Brighton was created by Robert Bolt as an amalgam of various officers who served with T. E. Lawrence during the war. Historically, there was no equivalent to Brighton at the time that Lawrence joined with Feisal, although there were a handful of lower-ranking French and British officers who served primarily as weapons advisors. The character most historically similar to Brighton was, perhaps, Lt. Colonel Stewart F. Newcombe, who was a close friend of Lawrence, and unlike Brighton was able to gain acceptance by the Arabs. He was captured in 1917 but was able to escape with the help of a Turkish girl, although he never returned to the Arabian theatre. Newcombe would continue his friendship with Lawrence after the war; he was one of the pallbearers at Lawrence's funeral. In Michael Wilson's original script, Brighton was named Colonel Newcombe.
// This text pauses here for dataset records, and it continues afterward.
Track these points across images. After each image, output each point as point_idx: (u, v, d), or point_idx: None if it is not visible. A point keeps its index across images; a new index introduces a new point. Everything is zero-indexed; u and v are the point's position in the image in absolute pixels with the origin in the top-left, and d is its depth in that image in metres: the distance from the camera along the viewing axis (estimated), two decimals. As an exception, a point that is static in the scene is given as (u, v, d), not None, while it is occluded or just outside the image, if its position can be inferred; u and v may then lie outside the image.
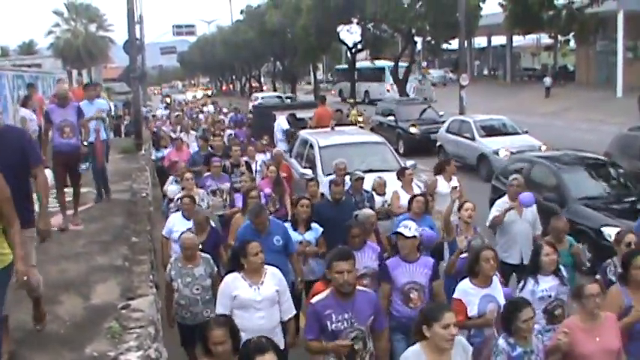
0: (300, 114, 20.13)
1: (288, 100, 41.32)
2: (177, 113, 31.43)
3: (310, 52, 50.09)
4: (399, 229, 6.75)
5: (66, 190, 10.52)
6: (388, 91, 47.53)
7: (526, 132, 21.07)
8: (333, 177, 10.63)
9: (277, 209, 11.04)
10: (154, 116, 29.06)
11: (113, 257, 8.79)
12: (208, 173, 11.96)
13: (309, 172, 13.51)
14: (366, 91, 52.39)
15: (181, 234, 7.85)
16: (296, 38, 50.64)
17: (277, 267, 6.54)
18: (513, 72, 63.42)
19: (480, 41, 70.17)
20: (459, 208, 8.44)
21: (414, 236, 6.70)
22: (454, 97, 33.03)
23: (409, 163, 13.57)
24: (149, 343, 6.03)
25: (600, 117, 31.72)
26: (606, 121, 28.76)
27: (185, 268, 7.40)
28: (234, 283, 6.12)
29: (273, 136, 18.82)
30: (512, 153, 18.93)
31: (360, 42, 46.77)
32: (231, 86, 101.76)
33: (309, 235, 8.59)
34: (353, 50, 47.48)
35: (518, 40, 61.72)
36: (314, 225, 8.71)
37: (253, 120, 25.74)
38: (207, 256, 7.62)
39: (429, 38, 41.25)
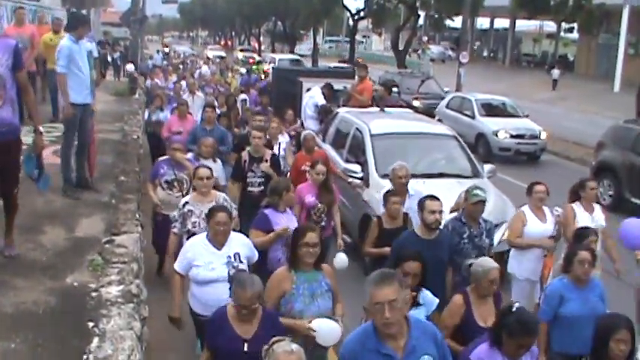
0: (335, 85, 15.57)
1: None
2: (176, 62, 30.63)
3: (312, 15, 49.96)
4: None
5: None
6: None
7: (527, 116, 21.00)
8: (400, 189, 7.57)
9: (323, 228, 7.35)
10: (154, 66, 27.39)
11: (100, 194, 8.74)
12: (163, 157, 8.50)
13: (356, 168, 9.88)
14: None
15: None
16: (299, -1, 50.39)
17: None
18: (513, 56, 63.43)
19: (483, 22, 69.96)
20: None
21: None
22: (451, 74, 32.90)
23: (487, 167, 10.27)
24: (131, 279, 6.00)
25: (595, 109, 31.67)
26: (601, 114, 28.69)
27: None
28: None
29: (298, 109, 14.59)
30: (511, 136, 18.94)
31: (362, 9, 46.28)
32: (229, 42, 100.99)
33: (418, 315, 4.70)
34: (355, 17, 47.02)
35: (520, 24, 61.68)
36: (426, 294, 5.22)
37: (272, 86, 20.06)
38: None
39: (432, 12, 41.01)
Other notable officers include Captains Boyle and Garland, the latter responsible for the first British/Arab raid on the Hejaz Railway, Alan Dawnay, Allenby's liaison to the Arabs through 1918, and Lt. Col. Charles E. Wilson, who served as official commander of the British attachment over Lawrence in 1917. Wilson had a much more fractious relationship with Lawrence than the above officers; Lawrence initially did everything he could to avoid serving under Wilson's direct command.

Characterisation 

Brighton was considered by director David Lean to be "the only honourable character in the film", while actor Anthony Quayle thought Brighton was an idiot. Robert Bolt interpreted the character as "stand(ing) for the half-admiring, half appalled disturbance raised by Lawrence in minds quite wedded to the admirable and inadequate code of English decency". Whatever intentions Lean, Quayle, and Bolt had regarding the character, both interpretations can be read into the character.

In the early scenes at Feisal's camp, Brighton comes across as a stuffy, conventional British officer. He is disgusted by the somewhat effeminate Lawrence and seems to hold the Arabs in contempt. His insistence on "discipline" show him to be an inflexible regular army man, although in this scene he shows some hint of flexibility by expressing interest in Lawrence's proposed guerrilla strategy.
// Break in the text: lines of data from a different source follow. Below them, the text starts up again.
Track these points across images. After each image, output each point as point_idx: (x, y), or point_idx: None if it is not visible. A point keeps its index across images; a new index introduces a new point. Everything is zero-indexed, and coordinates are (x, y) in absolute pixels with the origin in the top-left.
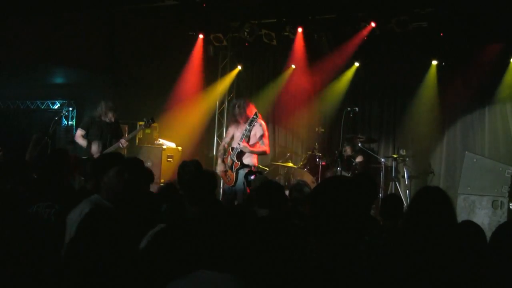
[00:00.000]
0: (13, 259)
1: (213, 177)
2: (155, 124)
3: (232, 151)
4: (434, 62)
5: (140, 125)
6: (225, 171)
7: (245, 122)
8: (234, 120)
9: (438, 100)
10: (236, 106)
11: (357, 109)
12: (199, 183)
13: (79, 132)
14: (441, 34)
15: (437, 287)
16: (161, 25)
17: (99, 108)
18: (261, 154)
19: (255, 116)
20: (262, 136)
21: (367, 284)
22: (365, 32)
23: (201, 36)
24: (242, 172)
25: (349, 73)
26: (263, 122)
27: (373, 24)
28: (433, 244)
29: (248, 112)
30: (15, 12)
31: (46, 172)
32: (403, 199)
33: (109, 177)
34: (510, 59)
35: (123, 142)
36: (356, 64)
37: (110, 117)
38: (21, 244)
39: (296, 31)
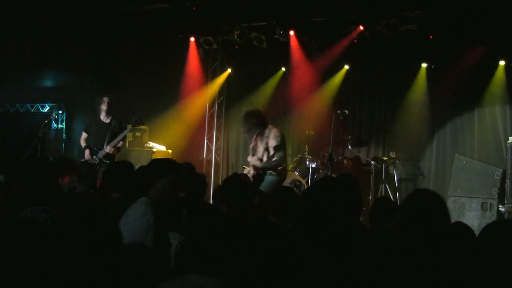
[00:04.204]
0: (10, 262)
1: (204, 181)
2: (144, 127)
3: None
4: (424, 65)
5: (129, 127)
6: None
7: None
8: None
9: (427, 102)
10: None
11: (347, 111)
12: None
13: (82, 135)
14: (431, 37)
15: None
16: (151, 28)
17: (96, 106)
18: (275, 167)
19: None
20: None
21: (359, 286)
22: (355, 35)
23: (192, 39)
24: (269, 177)
25: (339, 76)
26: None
27: (362, 27)
28: (426, 246)
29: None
30: (4, 15)
31: (38, 177)
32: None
33: (163, 184)
34: (498, 61)
35: (108, 150)
36: (346, 66)
37: (104, 112)
38: (19, 247)
39: (287, 34)
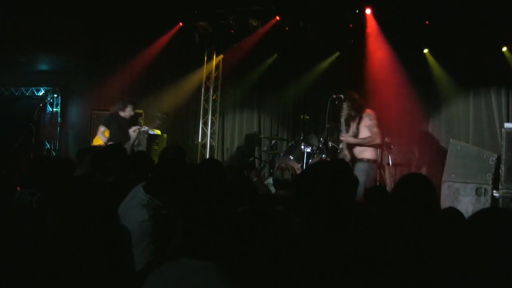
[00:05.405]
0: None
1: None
2: (139, 111)
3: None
4: (426, 51)
5: (157, 121)
6: None
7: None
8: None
9: (423, 88)
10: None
11: (342, 96)
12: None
13: (100, 129)
14: (427, 23)
15: (419, 273)
16: (147, 12)
17: (118, 105)
18: (367, 144)
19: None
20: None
21: (353, 268)
22: (349, 20)
23: (180, 24)
24: (359, 165)
25: (334, 61)
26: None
27: (370, 10)
28: (415, 230)
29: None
30: None
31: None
32: (387, 186)
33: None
34: (497, 47)
35: (131, 131)
36: (339, 52)
37: (128, 111)
38: (5, 231)
39: (281, 17)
However, Brighton gradually becomes respectful towards Lawrence, frequently expressing admiration towards him and even defending him to Allenby, Dryden and others. Unlike Lawrence's other superiors, who simply wish to manipulate him, Brighton genuinely admires Lawrence.

It is clear that Brighton does have a strong sense of honour, as evidenced by his disgust with the Arab practice of desertion and his arguments with Ali and Auda. His distaste towards Allenby's "hands-off" approach towards the collapse of the Arab Council, the British betrayal of the Arabs, and the disrespectful and cold treatment of Lawrence by his superiors leads him to storm out of the conference room abruptly.

A similar character appears in Terence Rattigan's Lawrence-themed play Ross, in the form of Colonel Barrington, although Barrington maintains his contempt throughout the whole of the play, feeling Lawrence to be an unfeeling, soulless brute.